On the day Uttar Pradesh Chief Minister Adityanath (pictured) gleefully announced that the state cabinet had approved the proposal to introduce the office of police commissioner in Lucknow and Noida, Bahujan Samaj Party (BSP) President lost no time in taking a potshot at the government. In a Twitter post, she observed merely making changes in the police hierarchy at a few places would not improve law and order, but tough action was needed against criminal elements by rising above the political divide. In his press interaction after chairing the state cabinet meeting on Monday, Adityanath had blamed the previous regimes in UP for failing to adopt the police commissioner model owing to the lack of “political will”.

Set to get rewards!

Some senior leaders of the Madhya Pradesh Congress may soon get a new year gift. The party is set to appoint new chairpersons to boards and corporations in the state. Sources say those who got the ticket to contest in the Lok Sabha and Assembly elections will have to wait this time because the party will not consider them for these appointments. Instead, it will give preference to those who “struggled for it for a decade and a half when it was exiled from the corridors of power”. Those to be rewarded may include K K Mishra, Shobha Oza, Pankaj Chaturvedi, and Kavita Pandey. However, the state and central leaderships are wary of factionalism, which may worsen after the appointments. Party General Secretary Dipak Babaria recently met Chief Minister Kamal Nath and asked him to maintain a better balance between the All India Congress Committee and the Pradesh Congress Committee

A bureaucrat’s last laugh

Bureaucrats joining private companies is not new. But tainted ones joining a debt-ridden firm and turning it around is surprising and, if one may add, a quasi-vindication of the gamble.

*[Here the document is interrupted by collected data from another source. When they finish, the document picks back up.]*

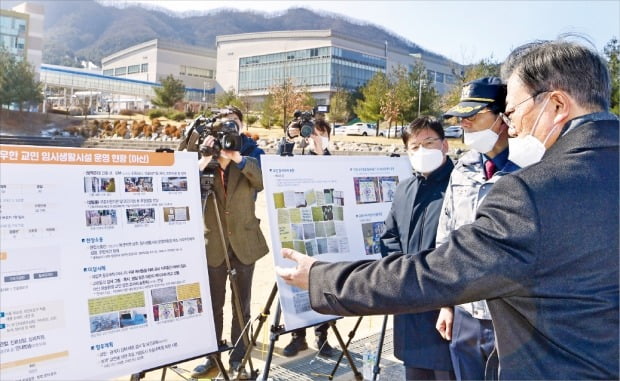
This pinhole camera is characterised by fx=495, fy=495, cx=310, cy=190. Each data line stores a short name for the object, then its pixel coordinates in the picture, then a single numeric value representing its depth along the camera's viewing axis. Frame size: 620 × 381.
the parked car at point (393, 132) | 36.19
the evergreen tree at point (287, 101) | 38.43
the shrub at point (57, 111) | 52.16
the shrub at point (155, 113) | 45.44
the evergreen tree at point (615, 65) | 19.59
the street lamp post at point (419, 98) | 32.50
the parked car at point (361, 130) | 38.31
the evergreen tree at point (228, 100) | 43.15
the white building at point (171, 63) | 83.06
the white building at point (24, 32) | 57.75
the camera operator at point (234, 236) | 3.74
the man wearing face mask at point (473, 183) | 2.50
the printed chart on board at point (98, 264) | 2.11
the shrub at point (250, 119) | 42.42
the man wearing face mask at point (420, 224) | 2.85
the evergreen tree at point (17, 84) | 46.69
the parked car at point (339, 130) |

An IAS officer who had graft and fraud charges against him resigned with the regime change in the state to whose cadre he belonged. He soon joined an infrastructure company before the new government opened any cases to implicate him. The company also concluded its two-year-long efforts to find a suitor for its troubled projects at the same time and took him on board despite the taint. Maybe here it was a bit of “prior experience and contacts” that counted. No one’s judging, said a competitor, but clearly the company and the ex-bureaucrat had the last laugh.